I believe my H was in a horrible place within himself. He made awful choice that have hurt our family terribly. But I believe he will never do anything like that again and if he could, he would take it back. He loves me and wants our family. A's can happen one time and relationships can survive.

 

Good luck. I hope you figure out what choice is right for you. I hope you heal quickly and completely and find happiness again.

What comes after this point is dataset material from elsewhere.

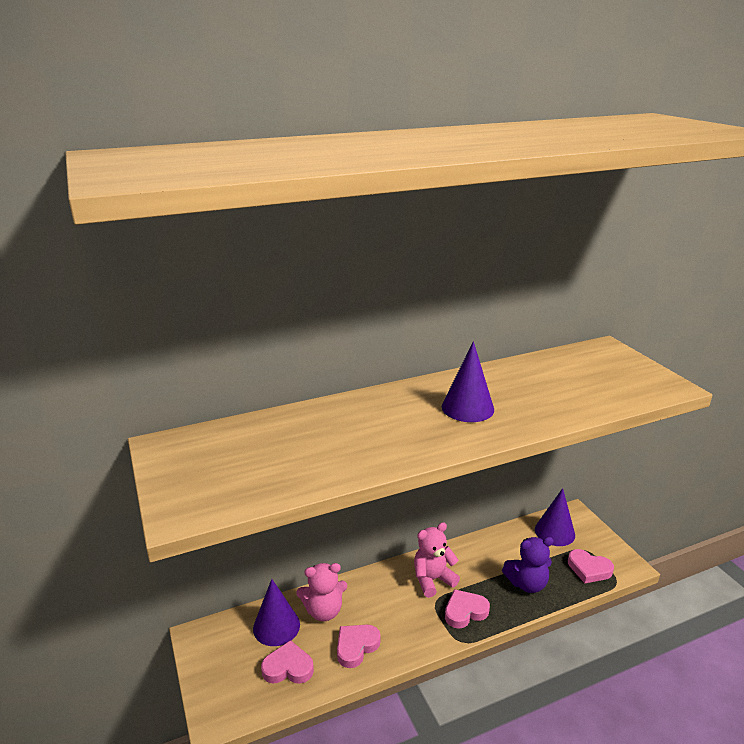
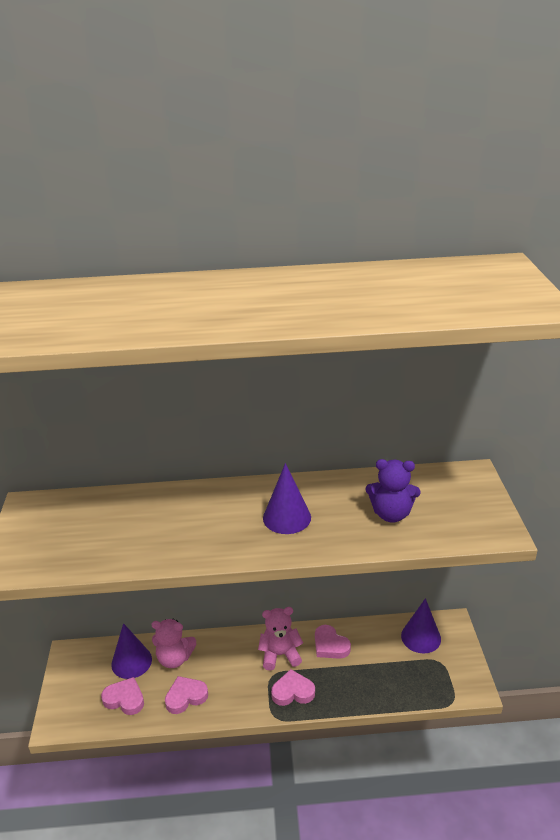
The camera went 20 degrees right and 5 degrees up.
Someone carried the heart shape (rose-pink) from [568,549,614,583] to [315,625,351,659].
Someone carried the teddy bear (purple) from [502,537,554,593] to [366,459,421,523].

(Sorry if this is full of typo's - I did it n my phone)

  • Like 1
Posted

NiceUp.........

 

Do what you think will make you happy.....BUT...

 

Re-reading your original post and the rest here - one thing still stands out. She TOLD you she screwed the guy because of compliments that made her feel good! OMG! How shallow is this woman?

 

I am all for reconciling if at all possible. ..... BUT...

 

What happens the next time some guy compliments her? How will you ever trust her again? And, if you can't trust her, you have nothing.

Posted
NiceUp.........

 

She TOLD you she screwed the guy because of compliments that made her feel good!

 

 

Silly excuse yes. The real reason is the same as most... because she wanted to. Her excuse is no worse or better than most, save as for the addict, the wife beater, or for the frigid - those at least have some reason about them. Funny that these bologna excuse phrases just increase the injury. To stick with the truth, "for the red hot passionate sex", may be harder for the WS to say and the BS to bear initially but it's the obvious truth and it's best to just keep it clear that way than to try and muddy the waters.

 

But her excuse sounding corny means nothing. It's just a sentence she came up with under duress that she thought may soften the blow some. That she is taking continuous action to make him feel better does mean something.

 

Today this guy has a W that is doing what she can to make her H feel loved. Probably in bed too! There are worse places to be.